À Esch comme ailleurs, le théâtre a dû faire avec le sentiment schizophrène des signaux positifs renvoyés par le succès des représentations en période de pandémie – «Nous avons à chaque fois fait salle pleine et avons même parfois dû ajouter des représentations», s’est félicitée Carole Lorang – et la triste réalité d’une salle soumise à d’inflexibles restrictions pour se retrouver dans un oxymorique «vide rempli» devenu routinier. Mais cette nouvelle saison s’enorgueillit – à raison – de ce qu’elle entend accomplir : axer sa programmation autour de thèmes forts, en offrant de la place à la création et en variant les formes des œuvres scéniques et, par-là même, les publics. Une donnée importante lorsque l’on considère le théâtre comme un lieu dont le déconfinement a été symbolique, et qui prend désormais la route de l’accueil à 100% de sa capacité, attendue d’ici la fin de l’année.
Drôle, poétique, intellectuel
«Nous sommes des êtres tragicomiques et les temps difficiles que nous vivons nous le rappellent», peut-on lire dans le communiqué transmis par le théâtre d’Esch. L’un des axes de programmation, pour cette saison «exceptionnelle» louée aussi bien par Carole Lorang que par Pim Knaff, échevin à la Culture de la ville, est né d’une «envie» de la directrice : celui de «défendre l’humour sous toutes ses formes». Du théâtre, il y en aura, mais aussi, donc, du cirque, de la danse, de la chanson… Le théâtre d’Esch convie toutes les formes de langages à faire rire, mais en tissant sa programmation, entend renvoyer le spectateur à des problématiques de société, pour lesquelles l’humour n’opère qu’une diversion à peine voilée. Ce sera notamment le cas de la création Il n’y a rien dans ma vie qui montre que je suis moche intérieurement, d’Agnès Limbos, qui promet une bonne dose d’humour noir dans une ambiance de fait divers. Ce sera sans doute le cas, aussi, d’Idiomatic, autre création faite sur mesure pour le théâtre d’Esch – et labellisée «Esch 2022» – par le collectif belge Transquinquennal, qui «s’intéressera aux réalités linguistiques du territoire luxembourgeois», indique Carole Lorang, et avec le même humour trublion, on l’imagine, que leur étrange Caliméro, curieuse réflexion participative sur la domination du mâle blanc de plus de 50 ans présentée à Esch en mars dernier.
------------------------------------------------------------------------
Travail demandé:
1 - Recopiez sans rien changer, dans l'extrait sur la saison du théâtre d'Esch, le passage allant de « À Esch comme » jusqu'à « fin de l’année. ».
2 - Résumez en deux phrases l'extrait sur la saison du théâtre d'Esch.
3 - Poursuivez l'extrait sur la saison du théâtre d'Esch là où il s'arrête.

Données présentées:
------------------------------------------------------------------------
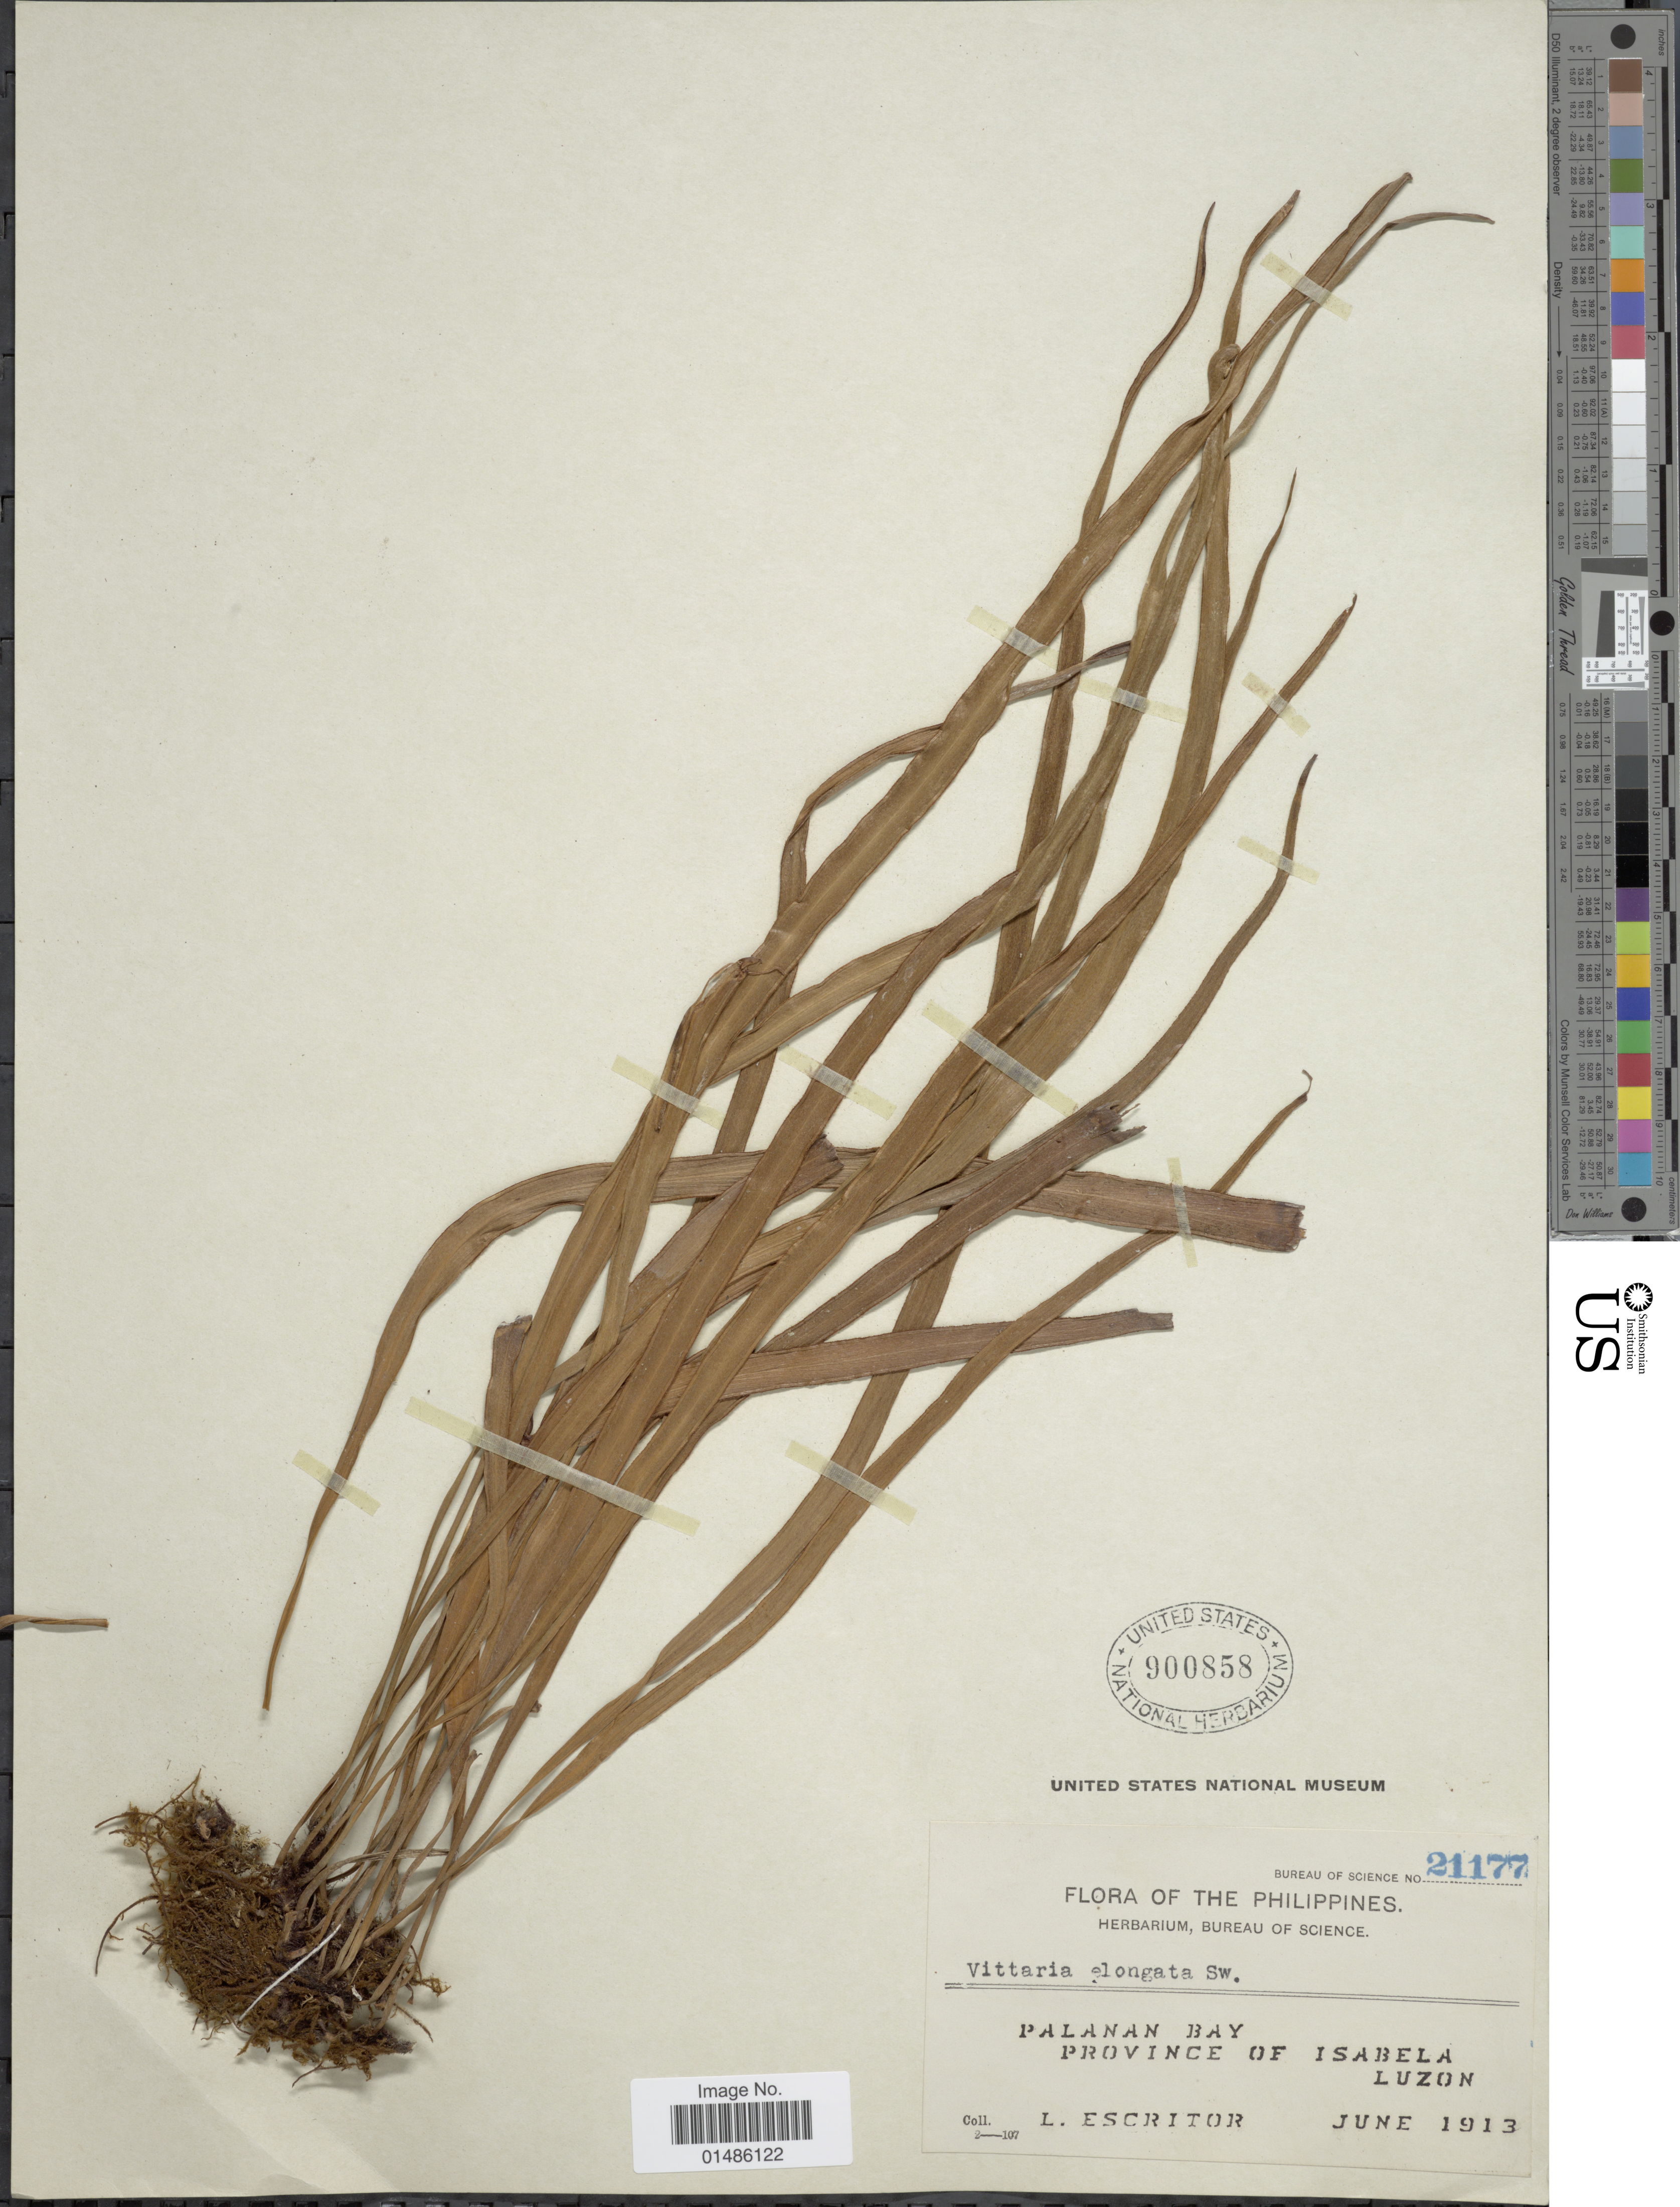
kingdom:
------------------------------------------------------------------------
Réponses attendues:
1 -
À Esch comme ailleurs, le théâtre a dû faire avec le sentiment schizophrène des signaux positifs renvoyés par le succès des représentations en période de pandémie – «Nous avons à chaque fois fait salle pleine et avons même parfois dû ajouter des représentations», s’est félicitée Carole Lorang – et la triste réalité d’une salle soumise à d’inflexibles restrictions pour se retrouver dans un oxymorique «vide rempli» devenu routinier. Mais cette nouvelle saison s’enorgueillit – à raison – de ce qu’elle entend accomplir : axer sa programmation autour de thèmes forts, en offrant de la place à la création et en variant les formes des œuvres scéniques et, par-là même, les publics. Une donnée importante lorsque l’on considère le théâtre comme un lieu dont le déconfinement a été symbolique, et qui prend désormais la route de l’accueil à 100% de sa capacité, attendue d’ici la fin de l’année.

2 - Pendant la pandémie, le théâtre d'Esch a fait salle pleine malgré des restrictions strictes, et il compte retrouver 100 % de sa capacité d'ici la fin de l'année. Sa nouvelle saison mise sur des thèmes forts, la création et des formes variées, avec un axe né d'une envie de la directrice : défendre l'humour sous toutes ses formes tout en renvoyant le spectateur à des problématiques de société.

3 -
Des invités internationaux, il y en aura forcément, en la personne de Yolande Moreau, qui devait jouer son spectacle autour de Jacques Prévert en 2020 et qui l’amènera sur la scène eschoise en décembre, ou avec son ex-partenaire des Deschiens François Morel, qui jouera lui aussi une pièce musicale aux relents de pêche et de calvados, Tous les marins sont des chanteurs. Mais cette saison 2021/2022 se démarque surtout par ses créations et recréations, au nombre de dix-sept, sur les quarante spectacles prévus. Des soirées qui feront la part belle au poétique (Une forêt, Les Paroles impossibles, Big Box, Ne pas finir comme Roméo et Juliette…) mais qui n’en oublieront pas moins d’affronter des thématiques engagées et actuelles (Human Nations, United Rights) ou plus intellectuelles (Qui a tué mon père – nouvelle création tirée d’un roman d’Édouard Louis après Histoire de la violence, en 2019, cette fois avec Luc Schiltz –, Visage), sans oublier les «propositions participatives» qui unissent sur scène «comédiens et citoyens» (Der Besuch der alten Dame, Human Nations, United Rights).
L’Ariston, «magique et polyvalent»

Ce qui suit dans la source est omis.